Dejó en ese momento su bloc y lápiz a un lado en la silla, y se puso de pie. Cuando se paró, Nicole pudo notar que era alta, al menos más que ella. Y su apariencia total, con la luz del sol alumbrándola y aquel jardín detrás de ella como fondo, le resultó casi salida de alguna portada de revista. Se aproximó entonces hacia su barandal, hasta casi pegar sus piernas contra éste, y extendió su mano hacia ella, inclinando un poco su cuerpo hacia adelante. Sólo hasta entonces Nicole se dio cuenta de que la separación entre ambos balcones eran tan poca, que con poco esfuerzo una podría pasarse al otro.

—Muchas gracias... —musitó Nicole, incapaz de ocultar su vacilación. Se aproximó también a su respectivo lado, y estiró su mano hacia ella, haciendo que ambas se estrecharan afectivamente en el espacio que las separaba—. Dijiste... Giselle, ¿cierto?

—Para servirte —asintió la chica de cabellos negros, volviéndole a sonreír como antes.

Luego de unos segundos, Giselle la soltó y ambas volvieron a hacerse para atrás. Un silencio se formó entre ellas en ese momento, y aunque al inicio no fue del todo incómodo eso fue cambiando conforme los segundos pasaron. Nicole sobre todo había comenzado a sentirse un poco ansiosa por seguir sintiendo esos intensos ojos en ella, como si esperara que dijera o hiciera algo más que a ella no se le venía a la mente en lo absoluto.

—Yo... debería entrar —murmuró Nicole con una sonrisa nerviosa, señalando con sus pulgares hacia el interior del departamento—. Tengo mucho que desempacar, y...

—Adelante —se apresuró Giselle a pronunciar, ahorrándole la necesidad de pensar en más excusas—. Aquí estaré por si ocupas algo.

—Sí, por supuesto —asintió Nicole, al tiempo que retrocedía lentamente de espaldas hacia la puerta—. Muchas gracias por la bienvenida, y...

Se giró rápidamente en ese momento, y al hacerlo su nariz chocó directo contra la puerta que no había abierto. Su rostro rebotó contra el cristal, haciéndola retroceder un paso. Llevó sus dedos a su adolorida nariz, y soltó un agudo quejido. El golpe sin embargo, fue menos doloroso que escuchar justo detrás de ella la pequeña risilla contenida de la chica del otro balcón.

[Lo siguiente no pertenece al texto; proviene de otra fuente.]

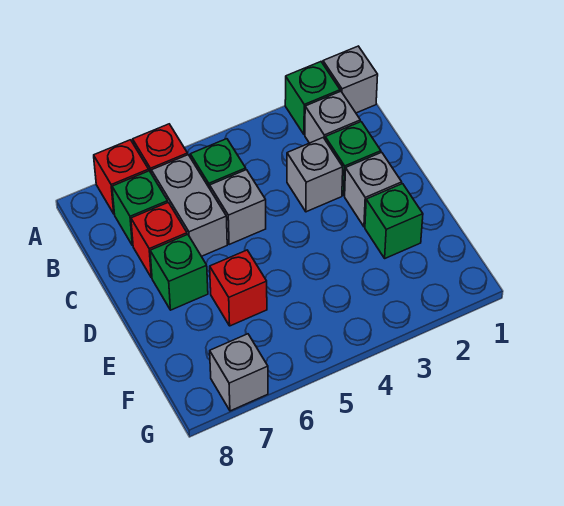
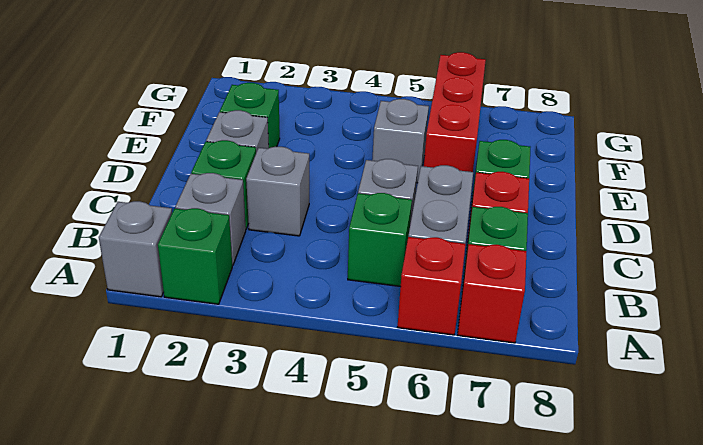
red 1x1 brick [210,250,267,326] -> red 1x3 brick [424,52,486,172]
grey 1x1 brick [210,334,268,411] -> grey 1x1 brick moved to [372,99,429,183]

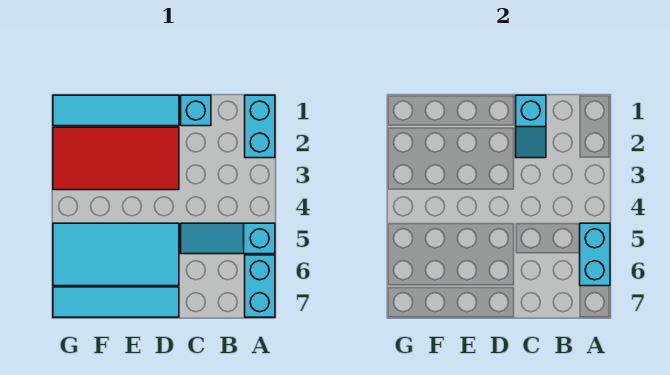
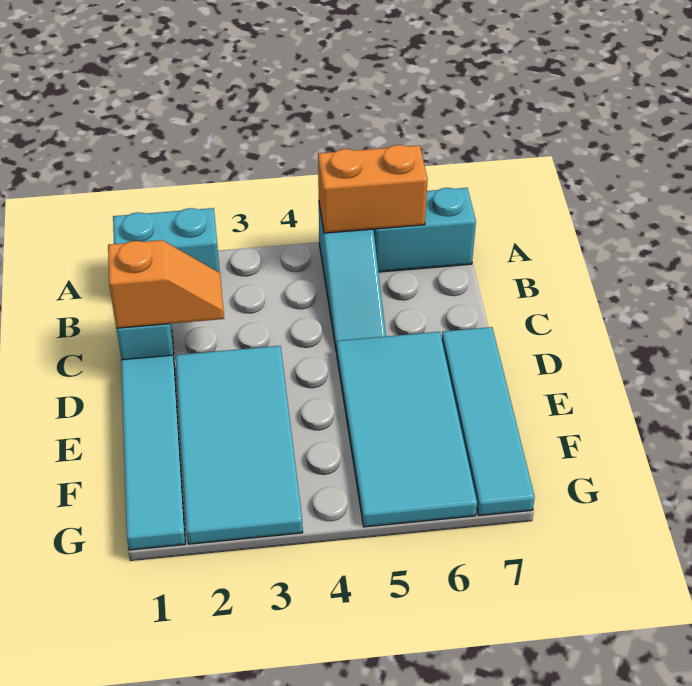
cyan 1x2 brick [580,223,610,286] -> orange 1x2 brick [318,145,428,233]
cyan 1x2 slope [516,95,546,158] -> orange 1x2 slope [108,240,224,328]
red 2x4 tile [53,127,179,190] -> cyan 2x4 tile [176,346,303,544]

—Qué tonta —musitó Nicole, apenada—. Con permiso...

Sin mirar otra vez a su nueva vecina, se apresuró a abrirse paso, ahora sí por la puerta que estaba abierta, apurándose además a cerrarla detrás de sí.

Una vez en la seguridad de su nuevo departamento, soltó un profundo suspiro de alivio. El primero de los residentes del edificio que conocía y de seguro se había llevado una impresión pésima de ella.

Esa chica Giselle era sin duda muy atractiva. No traía nada de maquillaje, su peinado no tenía ningún arreglo en especial, su vestido era bastante sencillo... Y aun así lucía casi como una modelo tan despampanante que incluso se había sentido un poco... ¿intimidada? No sabía si era la palabra correcta, pero era la única que le venía a la mente de momento.

¿Y una mujer como ella sería su vecina de al lado? No pudo evitar cuestionarse si acaso ese era el lugar adecuado para alguien tan simple de una ciudad pequeña como ella. En comparación con Giselle (¿cuál dijo que era su apellido?), se sentía un poco insignificante.

Pero de seguro estaba exagerando. No podía sacar conclusiones tan apresuradas luego de haber cruzado sólo un par de palabras con una extraña.

Así que era mejor no pensar en eso, y mejor enfocarse en desempacar y acomodarse. Después de todo, justo mañana sería su primer día de trabajo.